TO DO>
Copy all of the data below line for line and character for character, leaving out the pictures.

DATA FOR THIS EXERCISE>
------------------------------------------------------------
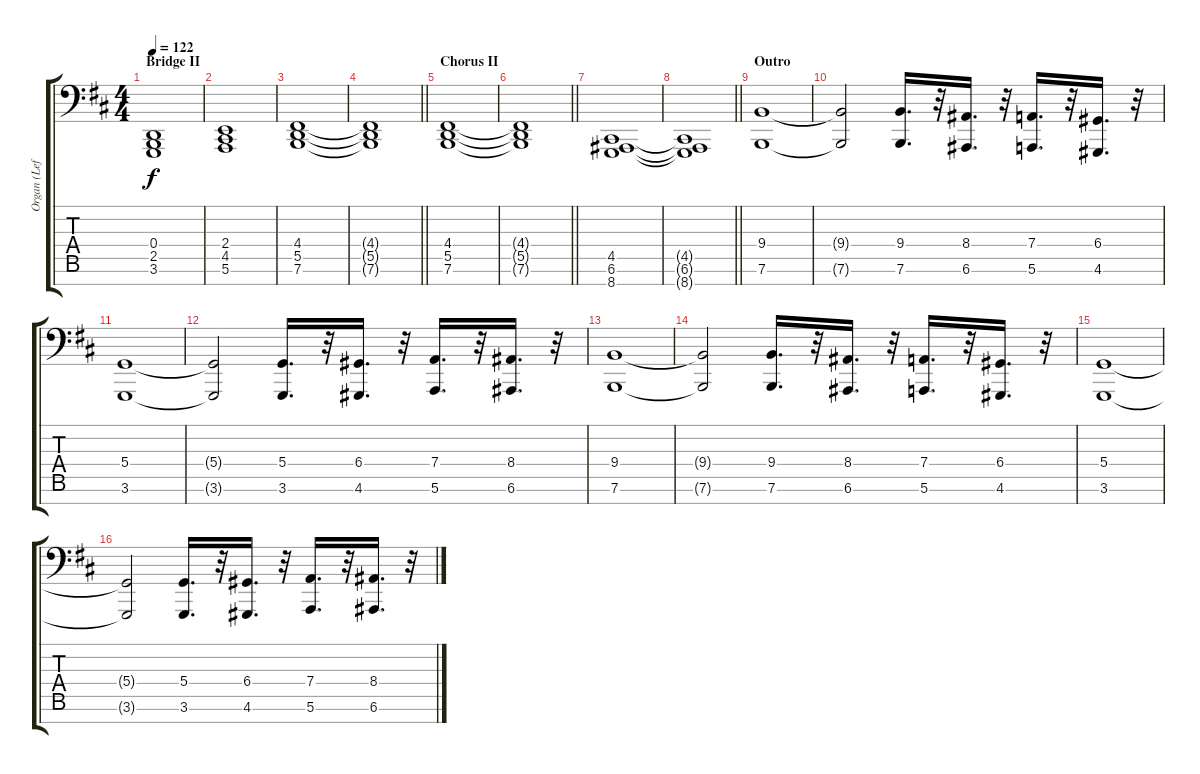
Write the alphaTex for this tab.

\track ("Organ (Left Hand)" "Organ (Lef") {instrument churchorgan}
\staff {score tabs}
\tuning (E3 B2 G2 D2 A1 E1 B0) {hide}
\ts (4 4)
\section ("" "Bridge II")
\tempo 122
\clef f4
\ks bminor
(0.4 2.5 3.6).1{dy f} |
(2.4 4.5 5.6).1 |
(4.4 5.5 7.6).1 |
\barLineRight lightlight
(4.4{t} 5.5{t} 7.6{t}).1 |
\section ("" "Chorus II")
(4.4 5.5 7.6).1 |
\barLineRight lightlight
(4.4{t} 5.5{t} 7.6{t}).1 |
(4.5 6.6 8.7).1 |
\barLineRight lightlight
(4.5{t} 6.6{t} 8.7{t}).1 |
\section ("" "Outro")
(9.4 7.6).1 |
(9.4{t} 7.6{t}).2 (9.4 7.6).16{d} r.32 (8.4 6.6).16{d} r.32 (7.4 5.6).16{d} r.32 (6.4 4.6).16{d} r.32 |
(5.4 3.6).1 |
(5.4{t} 3.6{t}).2 (5.4 3.6).16{d} r.32 (6.4 4.6).16{d} r.32 (7.4 5.6).16{d} r.32 (8.4 6.6).16{d} r.32 |
(9.4 7.6).1 |
(9.4{t} 7.6{t}).2 (9.4 7.6).16{d} r.32 (8.4 6.6).16{d} r.32 (7.4 5.6).16{d} r.32 (6.4 4.6).16{d} r.32 |
(5.4 3.6).1 |
(5.4{t} 3.6{t}).2 (5.4 3.6).16{d} r.32 (6.4 4.6).16{d} r.32 (7.4 5.6).16{d} r.32 (8.4 6.6).16{d} r.32
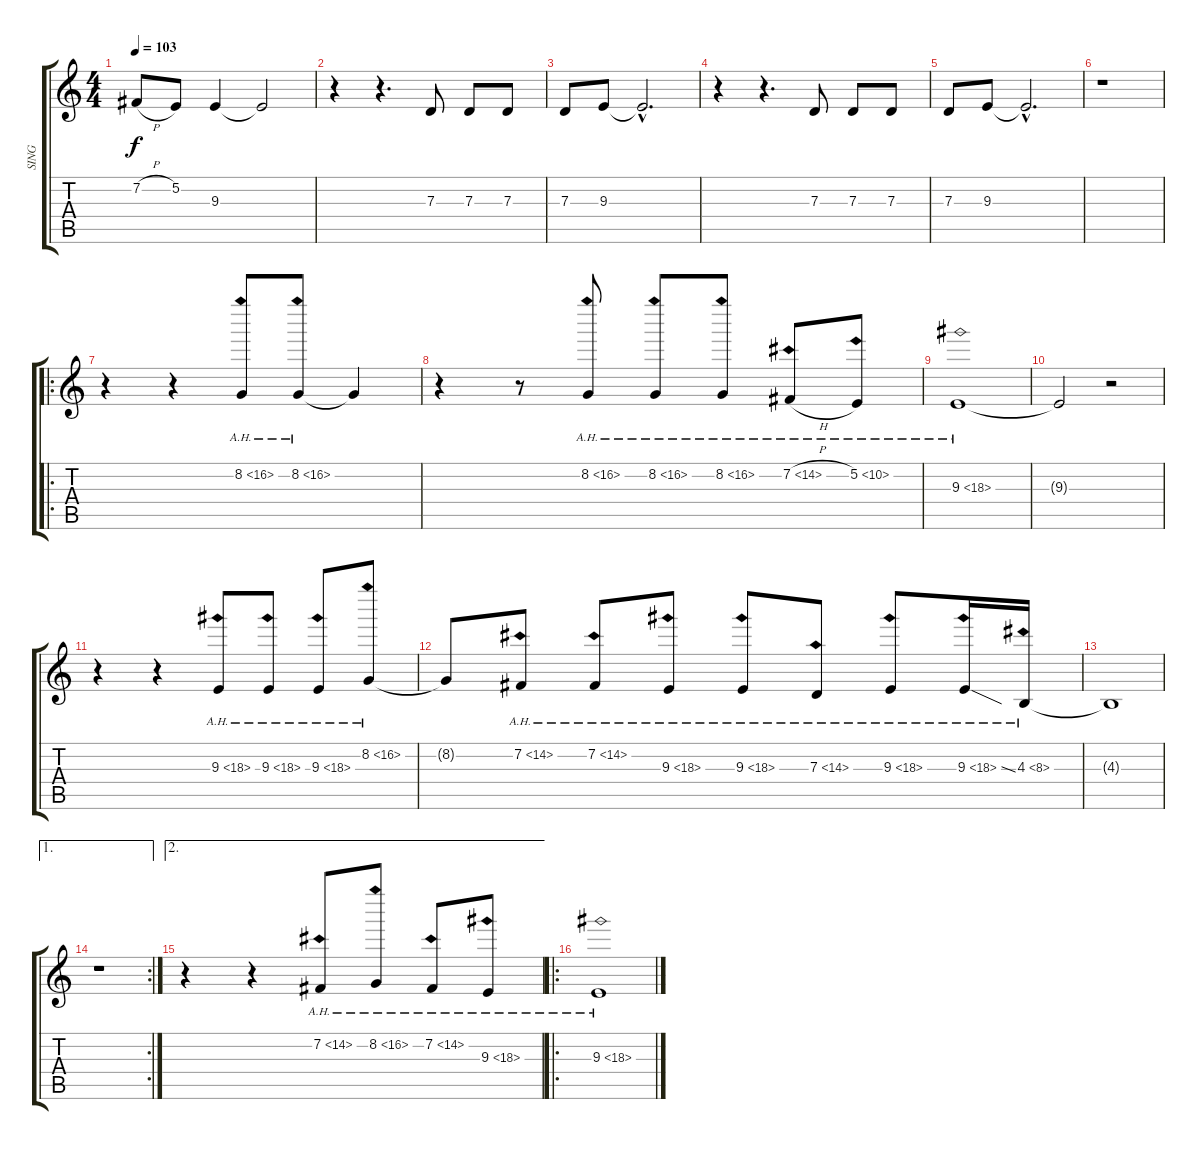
------------------------------------------------------------
TASK ANSWER>
Write the alphaTex for this tab.

\track ("Organ (Left Hand)" "Organ (Lef") {instrument churchorgan}
\staff {score tabs}
\tuning (E3 B2 G2 D2 A1 E1 B0) {hide}
\ts (4 4)
\section ("" "Bridge II")
\tempo 122
\clef f4
\ks bminor
(0.4 2.5 3.6).1{dy f} |
(2.4 4.5 5.6).1 |
(4.4 5.5 7.6).1 |
\barLineRight lightlight
(4.4{t} 5.5{t} 7.6{t}).1 |
\section ("" "Chorus II")
(4.4 5.5 7.6).1 |
\barLineRight lightlight
(4.4{t} 5.5{t} 7.6{t}).1 |
(4.5 6.6 8.7).1 |
\barLineRight lightlight
(4.5{t} 6.6{t} 8.7{t}).1 |
\section ("" "Outro")
(9.4 7.6).1 |
(9.4{t} 7.6{t}).2 (9.4 7.6).16{d} r.32 (8.4 6.6).16{d} r.32 (7.4 5.6).16{d} r.32 (6.4 4.6).16{d} r.32 |
(5.4 3.6).1 |
(5.4{t} 3.6{t}).2 (5.4 3.6).16{d} r.32 (6.4 4.6).16{d} r.32 (7.4 5.6).16{d} r.32 (8.4 6.6).16{d} r.32 |
(9.4 7.6).1 |
(9.4{t} 7.6{t}).2 (9.4 7.6).16{d} r.32 (8.4 6.6).16{d} r.32 (7.4 5.6).16{d} r.32 (6.4 4.6).16{d} r.32 |
(5.4 3.6).1 |
(5.4{t} 3.6{t}).2 (5.4 3.6).16{d} r.32 (6.4 4.6).16{d} r.32 (7.4 5.6).16{d} r.32 (8.4 6.6).16{d} r.32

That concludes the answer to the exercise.